A handful of French businessmen got together in Sharjah 25 years ago as part of their strategic planning to expand the reach of French businesses in the Emirates.
This informal gathering sowed the seeds of a group known as the French Business Council, which was formally founded about nine years later. The council has grown to about 500 members in Dubai and the Northern Emirates, representing both large corporations and small firms.
"It's now among the big business councils in the UAE," says Yolanda Pineda, the director of the French Business Council.
Ms Pineda came on board last year after working in the UAE for four years as a corporate communications director for a non-French firm.
Over the years, as many businesses in the UAE have undergone double-digit growth, the council has had to constantly reinvent itself in terms of proposing new activities and services to its members, especially for small to medium enterprises (SMEs) and new entrepreneurs.
It has introduced training sessions on management and market understanding, how to recruit talent in the UAE and understanding the cross-cultural business environment in the Emirates.
Designed for about 12 people, five sessions are held each quarter, with a new session offered every two weeks.
An initiative called "synergy" gathers small corporations every month and helps in the exchange of business ideas and practices by fostering dialogue.
Started two years ago, synergy was redesigned this year to include discussions on sub-specialities such as project management and financing. The sessions can include visits to factories and offices of bigger corporations, or presentations by experts.
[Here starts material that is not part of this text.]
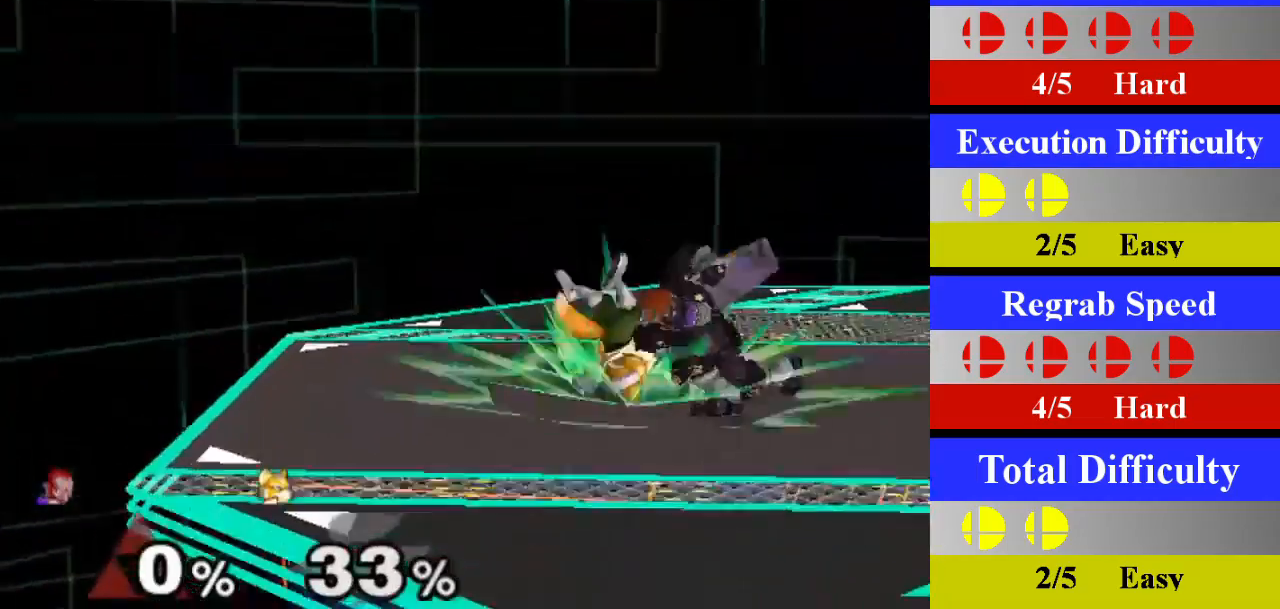
{"buttons": [], "left_stick": "down", "right_stick": "center", "events": [[284, "Z", "down"], [434, "Z", "up"], [467, "left_stick", "down"]]}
Of the council's members, about 65 per cent are SMEs in sectors including event management, marketing, legal business and waste management.
Networking with businesspeople who have been in the UAE for a couple of years helps business owners understand how to open a company in the region as well as handle the legal aspects, and discuss local business development strategies, says Caroline Tasse, Vectuel's Middle East branch manager.
Her company built a virtual edition of Abu Dhabi's carbon neutral initiative Masdar City in 2010, 15 years before it is expected to be completed. Ms Tasse is also the vice president of the council.
Another council programme, called "horizon", started in January and helps match member SMEs with business projects of bigger corporations that can be contracted to these smaller firms. So far, there have been 15 such matches, Ms Pineda says.
SMEs in sectors such as human resources consulting, interior design, management consulting and graphic design have benefited from the initiative.
Algeco, a global manufacturer of prefabricated modulated spaces, has an office in Dubai that employs about 150 people. It became a French Business Council member just over a year ago and has already benefited "dramatically" from the networking efforts of the council, which helped it expand in the GCC region, says Jim Muldoon, the company's general manager for the GCC region, who is based in Dubai. "However experienced you are in business, you always need somebody senior for support," Mr Muldoon says.
A recent increase in young French expatriate population, in particular, has led the council to hold networking opportunities such as "young professional French Tuesday", which is geared towards under-25s.
The idea is to counsel them on how to start planning for the future and investing in areas such as property or life insurance, among other issues.